The obvious answer is the fact that adding pitching depth for nothing more than money is now off the table. If the Sox are interested in adding an outside arm they will be forced to make some type of trade in order to do so.
That is, of course, unless Roger Clemens or Pedro Martinez walks through that door...I'm kidding.
That brings us to the list of truly viable pitching options that will be available at the trade deadline. There are of course the top tier players that the Red Sox will likely not touch: Cole Hamels and Zack Greinke. The cost to obtain either of these guys would be too high for what could result in just a short-term rental arm.

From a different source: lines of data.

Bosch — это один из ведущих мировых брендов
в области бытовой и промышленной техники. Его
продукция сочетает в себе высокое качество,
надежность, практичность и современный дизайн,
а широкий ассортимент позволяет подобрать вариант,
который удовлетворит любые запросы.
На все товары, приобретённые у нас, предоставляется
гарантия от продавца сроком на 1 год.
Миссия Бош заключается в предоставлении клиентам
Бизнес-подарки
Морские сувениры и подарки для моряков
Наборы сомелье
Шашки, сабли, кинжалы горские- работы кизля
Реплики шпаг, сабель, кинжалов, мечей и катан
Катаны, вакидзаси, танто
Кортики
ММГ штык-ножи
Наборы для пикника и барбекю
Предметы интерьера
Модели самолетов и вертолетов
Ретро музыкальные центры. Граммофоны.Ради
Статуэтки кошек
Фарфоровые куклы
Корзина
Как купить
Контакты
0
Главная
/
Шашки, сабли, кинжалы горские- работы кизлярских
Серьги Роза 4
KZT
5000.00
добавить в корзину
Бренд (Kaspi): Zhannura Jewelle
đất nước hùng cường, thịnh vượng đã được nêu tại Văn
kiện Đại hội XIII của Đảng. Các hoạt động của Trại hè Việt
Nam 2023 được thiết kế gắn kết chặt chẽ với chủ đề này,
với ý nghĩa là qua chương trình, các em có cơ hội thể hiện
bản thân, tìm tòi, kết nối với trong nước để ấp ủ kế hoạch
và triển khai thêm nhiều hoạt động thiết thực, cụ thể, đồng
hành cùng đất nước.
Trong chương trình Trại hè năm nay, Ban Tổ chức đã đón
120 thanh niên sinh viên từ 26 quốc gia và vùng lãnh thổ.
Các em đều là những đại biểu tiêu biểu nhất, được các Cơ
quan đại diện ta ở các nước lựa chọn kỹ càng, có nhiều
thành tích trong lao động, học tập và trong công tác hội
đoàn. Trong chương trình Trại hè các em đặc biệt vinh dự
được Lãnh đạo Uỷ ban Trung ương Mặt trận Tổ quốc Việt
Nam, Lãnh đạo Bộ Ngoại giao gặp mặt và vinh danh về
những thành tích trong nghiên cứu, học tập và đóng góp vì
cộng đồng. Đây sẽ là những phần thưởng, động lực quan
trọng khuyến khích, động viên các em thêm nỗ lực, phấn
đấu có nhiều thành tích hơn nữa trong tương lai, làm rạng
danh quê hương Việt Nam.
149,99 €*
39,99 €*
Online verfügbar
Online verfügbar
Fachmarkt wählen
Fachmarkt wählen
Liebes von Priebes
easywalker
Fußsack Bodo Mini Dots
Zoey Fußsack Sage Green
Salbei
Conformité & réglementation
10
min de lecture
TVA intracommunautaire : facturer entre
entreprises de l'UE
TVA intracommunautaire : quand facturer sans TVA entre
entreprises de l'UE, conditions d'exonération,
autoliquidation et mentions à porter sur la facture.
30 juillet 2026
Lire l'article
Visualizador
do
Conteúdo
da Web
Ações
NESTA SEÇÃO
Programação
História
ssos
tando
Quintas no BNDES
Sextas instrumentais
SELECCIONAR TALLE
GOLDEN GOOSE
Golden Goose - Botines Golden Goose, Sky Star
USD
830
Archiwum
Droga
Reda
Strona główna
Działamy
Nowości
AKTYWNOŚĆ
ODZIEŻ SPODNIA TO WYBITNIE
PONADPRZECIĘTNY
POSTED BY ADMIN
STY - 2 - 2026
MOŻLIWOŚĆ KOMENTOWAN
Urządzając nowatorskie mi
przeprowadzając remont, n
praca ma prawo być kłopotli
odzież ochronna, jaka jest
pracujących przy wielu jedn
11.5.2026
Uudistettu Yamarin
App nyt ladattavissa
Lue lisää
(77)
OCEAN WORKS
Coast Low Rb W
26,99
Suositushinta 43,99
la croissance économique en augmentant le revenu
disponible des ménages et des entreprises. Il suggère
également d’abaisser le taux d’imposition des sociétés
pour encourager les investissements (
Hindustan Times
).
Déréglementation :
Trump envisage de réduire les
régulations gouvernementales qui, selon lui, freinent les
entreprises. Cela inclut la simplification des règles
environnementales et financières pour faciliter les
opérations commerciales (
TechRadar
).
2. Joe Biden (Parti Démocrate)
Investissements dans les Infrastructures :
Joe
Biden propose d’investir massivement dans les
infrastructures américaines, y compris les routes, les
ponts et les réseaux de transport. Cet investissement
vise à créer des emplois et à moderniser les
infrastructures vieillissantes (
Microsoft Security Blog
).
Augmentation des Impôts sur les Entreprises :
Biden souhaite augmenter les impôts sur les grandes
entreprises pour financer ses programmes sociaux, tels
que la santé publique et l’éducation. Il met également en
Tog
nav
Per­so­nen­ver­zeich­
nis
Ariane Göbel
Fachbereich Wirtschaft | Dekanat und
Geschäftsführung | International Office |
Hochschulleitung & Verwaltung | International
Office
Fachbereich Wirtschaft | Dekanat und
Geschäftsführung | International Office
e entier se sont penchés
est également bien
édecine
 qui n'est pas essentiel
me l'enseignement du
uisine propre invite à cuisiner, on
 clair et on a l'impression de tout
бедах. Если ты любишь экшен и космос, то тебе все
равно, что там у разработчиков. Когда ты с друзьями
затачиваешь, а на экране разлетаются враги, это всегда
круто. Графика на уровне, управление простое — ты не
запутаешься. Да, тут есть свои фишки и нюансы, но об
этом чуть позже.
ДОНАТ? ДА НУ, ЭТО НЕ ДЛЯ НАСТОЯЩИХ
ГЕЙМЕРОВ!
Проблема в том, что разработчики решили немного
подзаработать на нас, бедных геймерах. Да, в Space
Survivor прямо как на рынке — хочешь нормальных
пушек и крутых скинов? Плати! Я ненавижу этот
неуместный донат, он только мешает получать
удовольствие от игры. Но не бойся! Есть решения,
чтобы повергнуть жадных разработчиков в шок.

The next tier would fall to players like Chicago Cubs Ryan Dempster or Houston Astros Wandy Rodriguez.
Sure, Dempster might be 0-3, but he has a 2.14 ERA and a 1.061 WHIP after eight games, proving that he just doesn't get offensive support. Rodriguez is also having a fine year for himself, with a 4-4 record with a 2.49 ERA and 1.161 WHIP.
Unfortunately, both Dempster and Rodriguez would likely require a larger return package than what the Red Sox are willing to give up for their services.
This brings me to Kevin Millwood.
No, this is not the same Millwood that was lights-out in the late-90s and early-2000s for the Atlanta Braves. That said, he is having a solid season for the Seattle Mariners. He currently owns a 3-4 record with a 3.56 ERA and 1.286 WHIP.
By itself, that comes across as decent numbers for a starting pitcher. However, the true merit to that stat line is what Millwood has done over his last four outings. He has recorded a 3-1 record with a very impressive 0.66 ERA and a 0.747 WHIP, recording 20 strikeouts in 27 innings of work.
Its entirely worth noting that those stats came against the New York Yankees, Colorado Rockies and the Texas Rangers twice. Furthermore, he owns a 2.66 ERA against AL East opponents this season, having played the Yankees, Tampa Bay Rays and Toronto Blue Jays once a piece and going 20.1 innings.
With that in mind, Millwood is only making $1 million in 2012 for the Mariners. He is only signed for the 2012 season. The Red Sox could potentially offer up a mid-level prospect, two at best, and could likely get their hands on Millwood.
It may not have been in the original plan, but this is one contingency plan the front office should certainly entertain.